Während ich reise, frage ich mich andauernd, warum ich das überhaupt mache. Ich weiß nur, ich suche Antworten. Keine Ahnung, warum ich die einzige zu sein scheine, die keine hat. Als ich jünger war, hatte ich jede Menge Antworten. Aber dann passierte das Leben und ich verlor sie unterwegs. Noch bevor ich überhaupt anfing zu reisen, wurde ich deshalb rastlos. Seit vielen Jahren probiere ich immer wieder verschiedene Outfits an. Was nervt ist nur: Keines davon schien je zu passen. Die Schauspielerin, die Fotografin, die Fernsehredakteurin, die Studentin, die Farmerin- nicht mal die Reisende.
Reisen ist für mich ein Mittel, um das Unausweichliche hinauszuzögern. Ich laufe weg. Ich habe Angst davor, mich für irgendetwas zu entscheiden. Verdammt, manchmal stehe ich im Supermarkt vor den Regalen und bin nicht in der Lage, mich für eine Zahnpasta zu entscheiden! Ich weiß auch nicht warum, ehrlich. Alles, was ich weiß, ist dass ich mir ein Leben gebastelt habe, das auf der Grundlage basiert, wegzulaufen.
Gleichzeitig kann ich aber auch nicht mehr. Ich möchte nichts mehr, als einen Ort finden – sowohl auf der Karte, als auch im Herzen – an dem ich bleiben kann. Doch immer wenn ich stehen bleibe, erscheint eine weitere Möglichkeit am Horizont, ein weiteres Leben, das ich vielleicht leben könnte. Ich höre häufig, dass ich mutig sei. Aber das Gegenteil ist der Fall: Ich bin nicht mutig. Ich habe einen Mords-Schiss! Ich habe riesige Angst davor, mich für ein Outfit zu entscheiden, das ich für den Rest meines Lebens tragen will. Es gibt halt einfach zu viele! Zu viele mögliche Orte, Berufe und Partner, mit denen ich glücklich sein könnte. Manchmal denke ich, ich könnte die Hand ausstrecken und dann die ganze Welt in meinen Armen halten.
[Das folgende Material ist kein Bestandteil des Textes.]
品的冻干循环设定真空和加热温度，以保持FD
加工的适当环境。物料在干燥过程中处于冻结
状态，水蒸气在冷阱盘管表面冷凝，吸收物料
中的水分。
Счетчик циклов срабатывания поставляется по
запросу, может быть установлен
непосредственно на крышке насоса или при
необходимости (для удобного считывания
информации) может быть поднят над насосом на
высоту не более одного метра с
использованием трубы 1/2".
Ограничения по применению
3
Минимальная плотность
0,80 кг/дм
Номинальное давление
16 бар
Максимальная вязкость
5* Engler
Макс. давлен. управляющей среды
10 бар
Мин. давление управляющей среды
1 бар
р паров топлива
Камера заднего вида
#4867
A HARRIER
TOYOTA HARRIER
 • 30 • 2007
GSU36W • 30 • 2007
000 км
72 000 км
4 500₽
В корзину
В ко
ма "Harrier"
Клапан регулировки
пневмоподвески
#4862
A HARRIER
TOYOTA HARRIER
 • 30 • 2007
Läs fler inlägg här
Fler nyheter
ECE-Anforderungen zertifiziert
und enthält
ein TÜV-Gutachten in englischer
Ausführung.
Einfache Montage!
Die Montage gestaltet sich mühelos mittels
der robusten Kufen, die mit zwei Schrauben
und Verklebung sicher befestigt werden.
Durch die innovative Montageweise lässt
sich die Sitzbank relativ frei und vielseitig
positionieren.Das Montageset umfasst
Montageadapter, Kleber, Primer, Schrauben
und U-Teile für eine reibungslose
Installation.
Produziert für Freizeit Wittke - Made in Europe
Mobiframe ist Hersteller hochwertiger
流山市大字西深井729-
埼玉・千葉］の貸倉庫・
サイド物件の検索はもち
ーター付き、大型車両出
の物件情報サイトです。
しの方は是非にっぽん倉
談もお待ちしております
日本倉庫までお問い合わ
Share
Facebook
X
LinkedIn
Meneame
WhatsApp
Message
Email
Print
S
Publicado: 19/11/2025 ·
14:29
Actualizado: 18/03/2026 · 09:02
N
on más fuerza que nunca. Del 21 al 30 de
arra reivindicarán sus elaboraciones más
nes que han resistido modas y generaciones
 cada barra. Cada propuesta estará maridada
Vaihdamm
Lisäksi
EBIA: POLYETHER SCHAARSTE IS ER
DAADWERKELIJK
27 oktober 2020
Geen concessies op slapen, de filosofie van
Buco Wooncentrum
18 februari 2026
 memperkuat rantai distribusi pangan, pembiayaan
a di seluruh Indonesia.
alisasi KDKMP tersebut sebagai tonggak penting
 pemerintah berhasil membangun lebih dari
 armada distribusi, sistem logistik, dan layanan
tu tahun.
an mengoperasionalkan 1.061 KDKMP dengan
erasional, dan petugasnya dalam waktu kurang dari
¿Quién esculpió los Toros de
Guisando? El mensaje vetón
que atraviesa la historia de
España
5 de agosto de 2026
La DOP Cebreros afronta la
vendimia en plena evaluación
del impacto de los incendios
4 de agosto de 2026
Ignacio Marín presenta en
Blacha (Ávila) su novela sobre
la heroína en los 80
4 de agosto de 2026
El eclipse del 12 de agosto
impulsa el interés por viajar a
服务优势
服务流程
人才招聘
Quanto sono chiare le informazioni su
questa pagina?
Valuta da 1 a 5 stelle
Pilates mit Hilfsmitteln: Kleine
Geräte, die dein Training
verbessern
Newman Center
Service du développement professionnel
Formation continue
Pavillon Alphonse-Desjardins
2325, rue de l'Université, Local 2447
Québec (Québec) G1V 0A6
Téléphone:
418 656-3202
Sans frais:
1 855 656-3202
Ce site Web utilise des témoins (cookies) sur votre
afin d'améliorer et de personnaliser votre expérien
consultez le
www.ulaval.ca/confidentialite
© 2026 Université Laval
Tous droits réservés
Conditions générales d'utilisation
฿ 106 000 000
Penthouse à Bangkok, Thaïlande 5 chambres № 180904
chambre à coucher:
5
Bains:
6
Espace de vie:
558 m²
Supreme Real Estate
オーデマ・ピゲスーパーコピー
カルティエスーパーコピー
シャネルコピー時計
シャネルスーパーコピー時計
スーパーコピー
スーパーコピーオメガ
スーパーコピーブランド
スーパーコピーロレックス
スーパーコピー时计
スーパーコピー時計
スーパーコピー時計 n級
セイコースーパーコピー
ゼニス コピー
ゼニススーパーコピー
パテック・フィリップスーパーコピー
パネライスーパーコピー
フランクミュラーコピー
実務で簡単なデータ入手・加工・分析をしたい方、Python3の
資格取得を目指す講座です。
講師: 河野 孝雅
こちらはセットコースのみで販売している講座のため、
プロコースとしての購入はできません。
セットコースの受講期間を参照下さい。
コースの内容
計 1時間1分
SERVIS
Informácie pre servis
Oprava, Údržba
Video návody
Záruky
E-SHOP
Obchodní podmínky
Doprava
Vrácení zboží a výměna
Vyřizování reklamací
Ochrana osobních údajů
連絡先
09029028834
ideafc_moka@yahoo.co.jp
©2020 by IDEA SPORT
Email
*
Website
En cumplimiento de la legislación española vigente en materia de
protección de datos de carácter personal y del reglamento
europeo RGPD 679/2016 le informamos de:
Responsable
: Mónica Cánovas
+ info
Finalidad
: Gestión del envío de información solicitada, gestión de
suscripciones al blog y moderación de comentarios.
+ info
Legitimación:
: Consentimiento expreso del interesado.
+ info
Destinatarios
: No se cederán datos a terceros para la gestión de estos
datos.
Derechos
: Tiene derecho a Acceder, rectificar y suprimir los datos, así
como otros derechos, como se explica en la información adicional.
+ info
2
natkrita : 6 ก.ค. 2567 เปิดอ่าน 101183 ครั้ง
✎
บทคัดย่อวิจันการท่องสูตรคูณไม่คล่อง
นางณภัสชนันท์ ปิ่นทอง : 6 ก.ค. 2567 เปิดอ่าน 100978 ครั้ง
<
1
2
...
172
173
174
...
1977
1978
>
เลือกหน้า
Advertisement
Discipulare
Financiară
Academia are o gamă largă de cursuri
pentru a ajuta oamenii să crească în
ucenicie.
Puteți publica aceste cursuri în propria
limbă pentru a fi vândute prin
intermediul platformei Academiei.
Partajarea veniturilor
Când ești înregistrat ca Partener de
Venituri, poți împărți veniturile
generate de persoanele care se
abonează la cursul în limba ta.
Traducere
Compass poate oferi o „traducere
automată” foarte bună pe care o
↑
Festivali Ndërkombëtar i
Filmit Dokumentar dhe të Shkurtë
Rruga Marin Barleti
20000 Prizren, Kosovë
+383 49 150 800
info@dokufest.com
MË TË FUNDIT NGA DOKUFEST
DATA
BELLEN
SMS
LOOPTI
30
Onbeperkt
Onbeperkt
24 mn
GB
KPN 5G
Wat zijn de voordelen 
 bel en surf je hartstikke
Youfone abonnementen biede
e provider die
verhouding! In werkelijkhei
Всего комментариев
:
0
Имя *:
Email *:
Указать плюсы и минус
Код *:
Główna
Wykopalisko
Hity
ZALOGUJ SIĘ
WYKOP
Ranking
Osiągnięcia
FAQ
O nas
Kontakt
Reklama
Aber immer wenn ich es versuche, dreht sie sich weiter und rutscht mir weg.
Ich traf mal einen erstaunlichen jungen Mann. Sein Name hätte Tommy sein können und er arbeitete in einem Aquarium an der westlichsten Spitze Australiens. Tommy war ein schwieriges Kind – zumindest erzählte er mir das. In der Schule kam er nicht zurecht und seine Lehrer meinten, er sei ein hoffnungsloser Fall. Aber Tommy gab nicht auf. Er kämpfte sich durch die Schulzeit und entschied sich dann dafür, Meeresbiologie zu studieren, denn das einzige, wofür sein Herz schlug, war der Ozean. Heute arbeitet er mit all seinen Lieblingstieren – Haien, Schildkröten, Seeschlangen – und er weiß mehr über sie, als die meisten anderen. Seine Mama ist sein größter Fan. Als ich mit Tommy zusammen in dem Aquarium arbeitete, fand ich im Gästebuch einen Eintrag von ihr. Da stand in etwa:
»Ich wusste immer, dass du eines Tages etwas Gutes tun würdest. Du musstest nur die richtige Zeit und den richtigen Ort finden, um es wahr zu machen.«
Bis heute habe ich ihre Worte nicht vergessen, obwohl ich ihr doch nie begegnet bin.
Das Merkwürdige ist, im tiefsten Inneren weiß ich bereits, wo ich hingehöre und was ich machen will. Seit einer ganzen Weile schon. Und genau das werde ich irgendwann auch tun. Aber bis dahin muss ich einfach noch ein paar mehr Outfits anprobieren. Um meine Geschichte zu erzählen, muss ich noch ein bisschen weiter gehen. Und auch wenn es manchmal schwer ist, noch mehr für die Menschen, die mich lieben und die aus der Ferne zuschauen, ist hier eine Antwort, die ich heute habe:
Eines Tages werde ich etwas Gutes tun. Ich muss nur die richtige Zeit und den richtigen Ort finden, um es wahr zu machen.